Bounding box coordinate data
%%

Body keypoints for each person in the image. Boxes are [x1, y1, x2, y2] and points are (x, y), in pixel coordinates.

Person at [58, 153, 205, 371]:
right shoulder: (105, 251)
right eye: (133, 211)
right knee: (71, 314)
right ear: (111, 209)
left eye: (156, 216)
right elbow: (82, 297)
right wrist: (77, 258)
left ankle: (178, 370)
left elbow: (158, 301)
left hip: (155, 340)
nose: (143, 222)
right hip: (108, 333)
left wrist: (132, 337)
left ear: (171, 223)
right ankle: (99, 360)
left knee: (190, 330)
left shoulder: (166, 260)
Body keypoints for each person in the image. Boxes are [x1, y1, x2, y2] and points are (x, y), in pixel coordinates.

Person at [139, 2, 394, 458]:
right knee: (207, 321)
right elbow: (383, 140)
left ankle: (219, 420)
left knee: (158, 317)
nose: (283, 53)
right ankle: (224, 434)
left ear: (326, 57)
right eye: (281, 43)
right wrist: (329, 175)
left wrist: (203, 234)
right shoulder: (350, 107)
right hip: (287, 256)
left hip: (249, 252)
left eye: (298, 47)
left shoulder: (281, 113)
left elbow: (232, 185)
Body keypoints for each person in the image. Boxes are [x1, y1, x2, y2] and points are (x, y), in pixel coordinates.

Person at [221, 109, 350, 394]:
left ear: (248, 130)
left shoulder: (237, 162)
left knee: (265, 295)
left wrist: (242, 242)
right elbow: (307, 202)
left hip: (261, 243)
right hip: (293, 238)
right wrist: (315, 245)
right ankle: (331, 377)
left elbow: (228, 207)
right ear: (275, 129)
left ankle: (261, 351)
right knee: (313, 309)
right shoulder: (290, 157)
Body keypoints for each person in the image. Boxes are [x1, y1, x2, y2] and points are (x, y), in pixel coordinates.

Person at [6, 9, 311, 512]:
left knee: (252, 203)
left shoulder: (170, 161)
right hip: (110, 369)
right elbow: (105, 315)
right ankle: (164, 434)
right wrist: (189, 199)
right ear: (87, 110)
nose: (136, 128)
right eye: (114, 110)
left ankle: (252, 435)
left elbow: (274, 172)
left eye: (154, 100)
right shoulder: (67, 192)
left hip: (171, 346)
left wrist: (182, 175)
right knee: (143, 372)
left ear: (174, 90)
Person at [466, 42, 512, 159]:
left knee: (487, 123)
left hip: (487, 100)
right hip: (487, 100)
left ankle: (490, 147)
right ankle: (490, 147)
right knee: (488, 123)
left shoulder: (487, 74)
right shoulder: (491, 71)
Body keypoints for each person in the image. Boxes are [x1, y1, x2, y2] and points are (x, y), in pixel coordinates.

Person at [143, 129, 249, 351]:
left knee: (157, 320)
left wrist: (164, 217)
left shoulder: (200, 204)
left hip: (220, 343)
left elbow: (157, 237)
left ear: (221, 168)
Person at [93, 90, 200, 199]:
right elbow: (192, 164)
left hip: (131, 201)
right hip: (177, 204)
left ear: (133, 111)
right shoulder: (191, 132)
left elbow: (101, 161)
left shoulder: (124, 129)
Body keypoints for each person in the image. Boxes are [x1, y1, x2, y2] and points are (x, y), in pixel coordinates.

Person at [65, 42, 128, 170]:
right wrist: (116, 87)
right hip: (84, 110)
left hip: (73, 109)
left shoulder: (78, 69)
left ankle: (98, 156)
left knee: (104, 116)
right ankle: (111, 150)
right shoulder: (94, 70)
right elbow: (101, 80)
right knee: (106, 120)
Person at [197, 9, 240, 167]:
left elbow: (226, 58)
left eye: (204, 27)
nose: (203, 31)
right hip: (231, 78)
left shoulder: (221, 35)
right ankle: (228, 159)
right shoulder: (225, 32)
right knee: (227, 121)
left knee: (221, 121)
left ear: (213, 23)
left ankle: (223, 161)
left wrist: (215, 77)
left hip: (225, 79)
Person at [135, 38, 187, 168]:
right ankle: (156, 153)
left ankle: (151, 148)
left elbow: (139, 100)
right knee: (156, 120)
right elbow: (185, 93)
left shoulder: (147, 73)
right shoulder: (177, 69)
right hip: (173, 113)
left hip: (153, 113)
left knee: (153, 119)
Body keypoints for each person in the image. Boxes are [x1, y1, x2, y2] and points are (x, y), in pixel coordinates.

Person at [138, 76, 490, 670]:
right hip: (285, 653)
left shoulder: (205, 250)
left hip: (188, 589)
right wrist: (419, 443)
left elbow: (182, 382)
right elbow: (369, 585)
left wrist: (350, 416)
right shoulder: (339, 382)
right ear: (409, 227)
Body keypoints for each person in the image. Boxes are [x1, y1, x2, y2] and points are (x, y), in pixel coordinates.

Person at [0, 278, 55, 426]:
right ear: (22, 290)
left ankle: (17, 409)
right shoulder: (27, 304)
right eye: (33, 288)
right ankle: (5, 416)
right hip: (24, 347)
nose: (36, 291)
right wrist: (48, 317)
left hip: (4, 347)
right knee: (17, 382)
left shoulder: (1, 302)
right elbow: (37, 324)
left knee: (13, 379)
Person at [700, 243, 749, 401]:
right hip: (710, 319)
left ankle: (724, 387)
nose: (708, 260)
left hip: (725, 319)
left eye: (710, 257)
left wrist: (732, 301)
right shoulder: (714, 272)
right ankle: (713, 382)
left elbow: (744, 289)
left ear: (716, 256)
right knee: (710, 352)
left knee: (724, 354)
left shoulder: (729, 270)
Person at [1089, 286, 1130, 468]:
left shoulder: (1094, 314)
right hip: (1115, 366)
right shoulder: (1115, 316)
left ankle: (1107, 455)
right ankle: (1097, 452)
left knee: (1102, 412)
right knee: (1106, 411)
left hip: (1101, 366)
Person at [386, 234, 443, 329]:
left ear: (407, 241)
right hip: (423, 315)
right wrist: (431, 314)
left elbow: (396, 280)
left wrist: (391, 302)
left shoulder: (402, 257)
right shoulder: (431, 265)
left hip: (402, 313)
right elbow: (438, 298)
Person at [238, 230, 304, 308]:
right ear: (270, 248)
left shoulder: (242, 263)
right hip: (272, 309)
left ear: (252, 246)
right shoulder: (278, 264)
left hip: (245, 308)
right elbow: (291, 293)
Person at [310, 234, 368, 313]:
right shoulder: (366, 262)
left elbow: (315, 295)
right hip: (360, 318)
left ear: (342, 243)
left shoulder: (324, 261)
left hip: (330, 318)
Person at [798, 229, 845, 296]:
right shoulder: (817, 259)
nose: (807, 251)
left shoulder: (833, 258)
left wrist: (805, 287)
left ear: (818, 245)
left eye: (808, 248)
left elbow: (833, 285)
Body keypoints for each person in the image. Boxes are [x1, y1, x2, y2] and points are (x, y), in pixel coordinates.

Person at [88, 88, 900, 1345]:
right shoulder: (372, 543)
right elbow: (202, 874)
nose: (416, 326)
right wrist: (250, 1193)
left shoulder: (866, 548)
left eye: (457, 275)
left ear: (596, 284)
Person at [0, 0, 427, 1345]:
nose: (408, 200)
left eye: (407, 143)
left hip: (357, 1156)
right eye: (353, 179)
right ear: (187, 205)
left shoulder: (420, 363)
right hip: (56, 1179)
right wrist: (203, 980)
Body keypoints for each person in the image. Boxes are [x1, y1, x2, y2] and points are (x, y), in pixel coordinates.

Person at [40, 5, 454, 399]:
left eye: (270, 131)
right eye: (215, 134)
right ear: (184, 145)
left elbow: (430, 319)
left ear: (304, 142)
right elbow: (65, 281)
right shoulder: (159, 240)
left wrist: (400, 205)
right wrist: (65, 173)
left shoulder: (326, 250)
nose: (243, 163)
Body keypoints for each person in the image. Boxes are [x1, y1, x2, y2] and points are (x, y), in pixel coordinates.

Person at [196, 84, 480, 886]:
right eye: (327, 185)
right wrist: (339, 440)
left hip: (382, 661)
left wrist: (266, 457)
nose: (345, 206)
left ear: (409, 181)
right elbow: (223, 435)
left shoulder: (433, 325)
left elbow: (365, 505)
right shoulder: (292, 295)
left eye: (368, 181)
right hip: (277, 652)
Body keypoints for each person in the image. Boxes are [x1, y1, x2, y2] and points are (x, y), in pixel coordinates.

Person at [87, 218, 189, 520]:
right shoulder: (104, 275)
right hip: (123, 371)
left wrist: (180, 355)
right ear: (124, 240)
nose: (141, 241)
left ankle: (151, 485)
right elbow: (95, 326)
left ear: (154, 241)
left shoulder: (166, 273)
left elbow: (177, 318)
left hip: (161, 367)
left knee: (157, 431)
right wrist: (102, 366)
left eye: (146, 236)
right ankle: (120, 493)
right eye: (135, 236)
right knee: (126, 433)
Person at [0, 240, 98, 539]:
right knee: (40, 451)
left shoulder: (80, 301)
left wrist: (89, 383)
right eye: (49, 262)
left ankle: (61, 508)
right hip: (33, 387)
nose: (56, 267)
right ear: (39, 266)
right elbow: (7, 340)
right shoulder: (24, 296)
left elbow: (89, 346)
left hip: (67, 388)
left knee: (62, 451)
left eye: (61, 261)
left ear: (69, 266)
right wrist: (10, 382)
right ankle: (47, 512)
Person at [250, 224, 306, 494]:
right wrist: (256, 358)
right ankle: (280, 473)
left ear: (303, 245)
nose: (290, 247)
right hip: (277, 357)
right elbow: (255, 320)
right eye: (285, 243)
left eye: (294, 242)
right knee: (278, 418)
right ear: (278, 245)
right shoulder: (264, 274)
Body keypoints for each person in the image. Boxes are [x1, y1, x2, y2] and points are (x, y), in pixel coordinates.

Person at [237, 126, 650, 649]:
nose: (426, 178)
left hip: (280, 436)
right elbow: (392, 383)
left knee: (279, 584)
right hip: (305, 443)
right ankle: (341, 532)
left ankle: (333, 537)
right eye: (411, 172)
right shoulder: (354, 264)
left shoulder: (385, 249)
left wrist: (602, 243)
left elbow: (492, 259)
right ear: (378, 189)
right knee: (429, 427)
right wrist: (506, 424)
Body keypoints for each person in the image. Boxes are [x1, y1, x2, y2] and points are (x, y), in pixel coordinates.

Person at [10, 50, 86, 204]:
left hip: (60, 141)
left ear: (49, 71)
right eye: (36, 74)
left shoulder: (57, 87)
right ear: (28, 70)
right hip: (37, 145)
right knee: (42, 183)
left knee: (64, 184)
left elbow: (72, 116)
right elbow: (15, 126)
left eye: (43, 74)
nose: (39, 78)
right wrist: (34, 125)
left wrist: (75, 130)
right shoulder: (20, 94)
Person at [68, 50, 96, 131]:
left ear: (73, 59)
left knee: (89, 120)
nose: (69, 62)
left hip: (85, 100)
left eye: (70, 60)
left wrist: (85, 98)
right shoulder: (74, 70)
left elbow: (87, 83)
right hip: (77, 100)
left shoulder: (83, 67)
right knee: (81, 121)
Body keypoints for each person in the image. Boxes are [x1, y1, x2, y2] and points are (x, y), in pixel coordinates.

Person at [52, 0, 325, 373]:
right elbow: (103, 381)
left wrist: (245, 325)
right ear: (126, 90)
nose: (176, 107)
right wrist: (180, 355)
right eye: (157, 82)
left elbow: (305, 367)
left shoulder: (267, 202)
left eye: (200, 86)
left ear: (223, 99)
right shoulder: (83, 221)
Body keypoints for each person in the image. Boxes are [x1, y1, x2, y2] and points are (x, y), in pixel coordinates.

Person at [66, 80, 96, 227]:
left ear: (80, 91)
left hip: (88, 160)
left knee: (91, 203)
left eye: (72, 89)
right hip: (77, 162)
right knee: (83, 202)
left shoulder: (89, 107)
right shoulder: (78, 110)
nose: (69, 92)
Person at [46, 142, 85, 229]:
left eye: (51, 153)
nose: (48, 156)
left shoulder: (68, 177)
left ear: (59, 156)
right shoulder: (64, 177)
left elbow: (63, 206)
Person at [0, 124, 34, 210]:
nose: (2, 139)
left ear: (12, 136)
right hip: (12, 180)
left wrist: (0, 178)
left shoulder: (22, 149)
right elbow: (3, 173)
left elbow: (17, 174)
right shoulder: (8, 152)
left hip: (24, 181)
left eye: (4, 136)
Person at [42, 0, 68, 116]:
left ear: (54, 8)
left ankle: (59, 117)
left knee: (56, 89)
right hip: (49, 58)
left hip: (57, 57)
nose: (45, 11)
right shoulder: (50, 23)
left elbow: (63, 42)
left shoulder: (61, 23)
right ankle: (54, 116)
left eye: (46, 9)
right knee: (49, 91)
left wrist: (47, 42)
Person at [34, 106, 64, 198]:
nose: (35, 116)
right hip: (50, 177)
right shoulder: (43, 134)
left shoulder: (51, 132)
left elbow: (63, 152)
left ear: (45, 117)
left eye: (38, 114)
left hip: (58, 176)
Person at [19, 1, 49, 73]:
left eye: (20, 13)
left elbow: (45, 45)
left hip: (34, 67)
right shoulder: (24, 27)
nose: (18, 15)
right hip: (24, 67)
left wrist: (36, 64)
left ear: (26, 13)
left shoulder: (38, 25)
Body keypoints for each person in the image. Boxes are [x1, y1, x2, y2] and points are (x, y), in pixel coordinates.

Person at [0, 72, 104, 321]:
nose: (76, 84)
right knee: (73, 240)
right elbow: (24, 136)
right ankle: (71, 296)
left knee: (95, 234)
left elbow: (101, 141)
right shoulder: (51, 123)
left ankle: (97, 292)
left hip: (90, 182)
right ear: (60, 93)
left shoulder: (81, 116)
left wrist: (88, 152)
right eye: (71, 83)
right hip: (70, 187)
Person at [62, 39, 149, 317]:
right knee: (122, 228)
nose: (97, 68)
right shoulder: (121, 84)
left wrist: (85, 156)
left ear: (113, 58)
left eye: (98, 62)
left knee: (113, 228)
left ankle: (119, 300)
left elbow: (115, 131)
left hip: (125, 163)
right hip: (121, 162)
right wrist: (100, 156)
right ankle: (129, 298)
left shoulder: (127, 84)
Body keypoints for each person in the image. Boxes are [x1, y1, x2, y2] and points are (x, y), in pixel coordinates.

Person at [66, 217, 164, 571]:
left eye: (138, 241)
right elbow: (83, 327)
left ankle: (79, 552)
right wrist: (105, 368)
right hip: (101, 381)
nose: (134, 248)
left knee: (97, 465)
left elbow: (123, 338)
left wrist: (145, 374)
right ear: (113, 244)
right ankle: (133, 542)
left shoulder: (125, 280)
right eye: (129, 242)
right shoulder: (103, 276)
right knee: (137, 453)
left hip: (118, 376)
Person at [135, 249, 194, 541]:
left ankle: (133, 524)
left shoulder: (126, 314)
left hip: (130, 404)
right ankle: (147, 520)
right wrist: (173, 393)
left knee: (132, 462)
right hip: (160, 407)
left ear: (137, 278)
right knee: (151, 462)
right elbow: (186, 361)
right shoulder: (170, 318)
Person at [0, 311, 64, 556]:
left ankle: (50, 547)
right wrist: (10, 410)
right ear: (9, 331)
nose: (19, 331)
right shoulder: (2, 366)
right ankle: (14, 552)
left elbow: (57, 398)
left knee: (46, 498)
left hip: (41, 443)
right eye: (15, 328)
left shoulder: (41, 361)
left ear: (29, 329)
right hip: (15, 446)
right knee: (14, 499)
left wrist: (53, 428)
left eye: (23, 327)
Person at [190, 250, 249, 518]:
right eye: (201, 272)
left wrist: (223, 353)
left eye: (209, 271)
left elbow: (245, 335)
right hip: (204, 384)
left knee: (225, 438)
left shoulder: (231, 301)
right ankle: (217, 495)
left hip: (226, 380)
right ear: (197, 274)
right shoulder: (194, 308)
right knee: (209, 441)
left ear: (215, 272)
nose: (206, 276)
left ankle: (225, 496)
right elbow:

%%

- **What to produce**: All lines above between those holding "right ear: (275, 129)" and "left shoulder: (147, 73)", inclusive, must be set down unchanged, and no other line may be included.

- **Answer space**:
right ear: (275, 129)
left ankle: (261, 351)
right knee: (313, 309)
right shoulder: (290, 157)
Body keypoints for each person in the image. Boxes are [x1, y1, x2, y2] and points are (x, y), in pixel coordinates.

Person at [6, 9, 311, 512]:
left knee: (252, 203)
left shoulder: (170, 161)
right hip: (110, 369)
right elbow: (105, 315)
right ankle: (164, 434)
right wrist: (189, 199)
right ear: (87, 110)
nose: (136, 128)
right eye: (114, 110)
left ankle: (252, 435)
left elbow: (274, 172)
left eye: (154, 100)
right shoulder: (67, 192)
left hip: (171, 346)
left wrist: (182, 175)
right knee: (143, 372)
left ear: (174, 90)
Person at [466, 42, 512, 159]:
left knee: (487, 123)
left hip: (487, 100)
right hip: (487, 100)
left ankle: (490, 147)
right ankle: (490, 147)
right knee: (488, 123)
left shoulder: (487, 74)
right shoulder: (491, 71)
Body keypoints for each person in the image. Boxes are [x1, y1, x2, y2] and points are (x, y), in pixel coordinates.

Person at [143, 129, 249, 351]:
left knee: (157, 320)
left wrist: (164, 217)
left shoulder: (200, 204)
left hip: (220, 343)
left elbow: (157, 237)
left ear: (221, 168)
Person at [93, 90, 200, 199]:
right elbow: (192, 164)
left hip: (131, 201)
right hip: (177, 204)
left ear: (133, 111)
right shoulder: (191, 132)
left elbow: (101, 161)
left shoulder: (124, 129)
Body keypoints for each person in the image. Boxes are [x1, y1, x2, y2] and points are (x, y), in pixel coordinates.

Person at [65, 42, 128, 170]:
right wrist: (116, 87)
right hip: (84, 110)
left hip: (73, 109)
left shoulder: (78, 69)
left ankle: (98, 156)
left knee: (104, 116)
right ankle: (111, 150)
right shoulder: (94, 70)
right elbow: (101, 80)
right knee: (106, 120)
Person at [197, 9, 240, 167]:
left elbow: (226, 58)
left eye: (204, 27)
nose: (203, 31)
right hip: (231, 78)
left shoulder: (221, 35)
right ankle: (228, 159)
right shoulder: (225, 32)
right knee: (227, 121)
left knee: (221, 121)
left ear: (213, 23)
left ankle: (223, 161)
left wrist: (215, 77)
left hip: (225, 79)
Person at [135, 38, 187, 168]:
right ankle: (156, 153)
left ankle: (151, 148)
left elbow: (139, 100)
right knee: (156, 120)
right elbow: (185, 93)
left shoulder: (147, 73)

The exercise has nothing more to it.